So now, the conundrum. Do I tell the children what I fed them? That they do, in fact, like broccoli?

No. I’ll tuck this sleight of hand into my apron pocket and pull it out the next time I need some kitchen magic.

Magical Broccoli Soup

The beauty of this dish is that you can change it according to your mood. Want a slightly Indian flavor? Omit the sage and add grated ginger and a teaspoon or so of curry. Craving a south-of-the-border taste? Add cumin, oregano and the best-quality chili powder you can find. I served this with sour cream on the side, but that was gilding an already lovely lily.
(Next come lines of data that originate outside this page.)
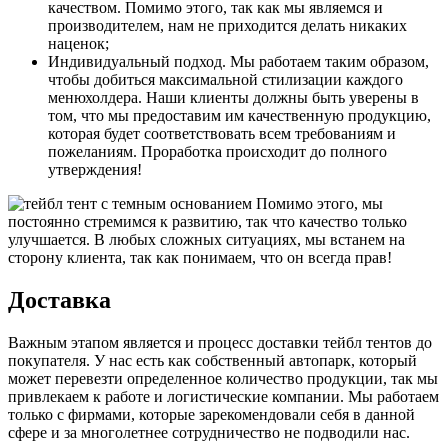
качеством. Помимо этого, так как мы являемся и
производителем, нам не приходится делать никаких
наценок;
Индивидуальный подход. Мы работаем таким образом,
чтобы добиться максимальной стилизации каждого
менюхолдера. Наши клиенты должны быть уверены в
том, что мы предоставим им качественную продукцию,
которая будет соответствовать всем требованиям и
пожеланиям. Проработка происходит до полного
утверждения!
Помимо этого, мы
постоянно стремимся к развитию, так что качество только
улучшается. В любых сложных ситуациях, мы встанем на
сторону клиента, так как понимаем, что он всегда прав!
Доставка
Важным этапом является и процесс доставки тейбл тентов до
покупателя. У нас есть как собственный автопарк, который
может перевезти определенное количество продукции, так мы
привлекаем к работе и логистические компании. Мы работаем
только с фирмами, которые зарекомендовали себя в данной
сфере и за многолетнее сотрудничество не подводили нас.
This soup requires no dairy for creaminess.’

  • 1 cup onion, roughly chopped (I used a combination of yellow onions and shallots)
  • 1 chile de Arbol, broken in half
  • 1/2 cup diced peeled potatoes (Yukon golds, red-skinned or All Blue)
  • 2 garlic cloves, smashed
  • 2 tablespoons fresh herbs, roughly chopped (I used basil, sage and thyme)
  • 3 cups broccoli florets
  • 5 cups liquid (I used 3 cups chicken broth and 2 cups water. Mix and match as you like.)
  • Juice of 1 small lemon

Generously film a pot with olive oil (I probably used 1/4 cup, but then, I could bathe in the stuff), and warm it over medium heat.

Add the onion, chile, salt and pepper, and saute until the onion slightly caramelizes, 5-7 minutes. Add the potatoes and saute for another 2-3  minutes.

Add the garlic and herbs and stir for 1 minute. Add the broccoli and toss well to incorporate it into the other ingredients.

broc5Pour in the liquid. Bring the pot to a boil, then reduce the heat and simmer, uncovered, for 30 minutes, or until the broccoli is very tender. Cool slightly, then remove the chile.

Working in batches, place the mixture into a blender. Process on high speed for 30-40 seconds, until the soup is completely smooth. Transfer to a clean pot and reheat.

When the soup is almost at a boil, remove it from the heat and stir in the juice of a small lemon. Taste and add additional salt and pepper if needed. Serve piping hot.